Zum zweiten Mal wird im November 2017 der Konstanzer Konzilspreis vergeben. Die mit 10 000 Euro dotierte Auszeichnung geht an eine – noch nicht benannte – Person, die sich in besonderer Weise für ein Europa der Begegnung einsetzt. Vergangenes Jahr erhielt der Schweizer Theatermacher Milo Rau den Preis.

Zu Gast bei Juden

Das Archäologische Landesmuseum in Konstanz zeigt vom 8. April bis zum 29. Oktober eine Ausstellung über das friedliche Zusammenleben von Juden und Christen in Konstanz im Mittelalter. Während in vielen Ausstellungen meist nur die Ausgrenzung thematisiert worden sei, wolle man nun zeigen, dass es auch viele Berührungspunkte gab, so Patrick Rau vom Museum.

Oper

Die Oper „La Juive“ von Jacques F. Halévy, uraufgeführt 1835, spielt auf dem Konstanzer Konzil und ist ein leidenschaftliches Plädoyer für mehr Menschlichkeit und Toleranz.
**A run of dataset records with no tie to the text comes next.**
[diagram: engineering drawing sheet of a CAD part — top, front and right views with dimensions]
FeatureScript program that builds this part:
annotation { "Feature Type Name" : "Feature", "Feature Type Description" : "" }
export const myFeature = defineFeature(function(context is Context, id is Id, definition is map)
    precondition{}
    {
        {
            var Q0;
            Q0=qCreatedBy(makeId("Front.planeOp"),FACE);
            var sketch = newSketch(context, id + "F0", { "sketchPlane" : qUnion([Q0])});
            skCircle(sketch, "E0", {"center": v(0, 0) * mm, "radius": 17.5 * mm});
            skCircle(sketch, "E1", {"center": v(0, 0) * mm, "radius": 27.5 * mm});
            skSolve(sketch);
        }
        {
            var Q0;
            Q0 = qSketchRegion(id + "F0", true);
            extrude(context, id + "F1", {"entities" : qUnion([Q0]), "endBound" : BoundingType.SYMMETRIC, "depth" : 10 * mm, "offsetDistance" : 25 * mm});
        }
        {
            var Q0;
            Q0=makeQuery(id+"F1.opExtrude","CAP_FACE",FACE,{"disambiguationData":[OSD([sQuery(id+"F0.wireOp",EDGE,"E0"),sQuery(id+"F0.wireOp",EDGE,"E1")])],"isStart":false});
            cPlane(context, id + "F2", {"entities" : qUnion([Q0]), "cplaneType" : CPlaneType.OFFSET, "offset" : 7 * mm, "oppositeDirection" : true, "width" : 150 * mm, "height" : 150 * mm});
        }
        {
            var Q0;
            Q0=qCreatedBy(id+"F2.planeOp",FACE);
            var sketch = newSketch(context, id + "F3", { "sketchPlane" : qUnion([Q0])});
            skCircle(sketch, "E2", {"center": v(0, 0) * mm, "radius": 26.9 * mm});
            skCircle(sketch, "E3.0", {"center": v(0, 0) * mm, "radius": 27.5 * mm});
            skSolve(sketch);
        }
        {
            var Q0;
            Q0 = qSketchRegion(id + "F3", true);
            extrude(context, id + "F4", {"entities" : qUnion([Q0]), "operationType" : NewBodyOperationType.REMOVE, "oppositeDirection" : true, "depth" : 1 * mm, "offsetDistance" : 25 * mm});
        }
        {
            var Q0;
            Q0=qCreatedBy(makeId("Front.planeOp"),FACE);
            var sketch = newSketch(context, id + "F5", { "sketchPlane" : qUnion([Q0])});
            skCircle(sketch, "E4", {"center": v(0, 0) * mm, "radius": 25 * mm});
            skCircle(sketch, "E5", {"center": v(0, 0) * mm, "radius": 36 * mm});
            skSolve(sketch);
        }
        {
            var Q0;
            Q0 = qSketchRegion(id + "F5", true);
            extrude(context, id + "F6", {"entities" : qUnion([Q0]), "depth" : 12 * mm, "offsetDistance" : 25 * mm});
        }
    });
An Originalschauplätzen in der Konstanzer Altstadt finden in der Zeit vom 7. Juli bis 23. Juli mehrere Aufführungen statt.

Konziloratorium

Am 11. November, dem Tag der Papstwahl, gibt es in Konstanz nicht nur einen Festakt und einen Gottesdienst, sondern auch die Uraufführung eines Konziloratoriums, komponiert von Bernd Konrad.

Päpste im Südwesten

Auch in Mannheim findet das Konzil Resonanz: Die Reiss-Engelhorn-Museen planen eine große Sonderausstellung zum Thema „Die Päpste und die Einheit der lateinischen Welt“. Es geht um die Entwicklung des Papsttums von Petrus bis zur Renaissance.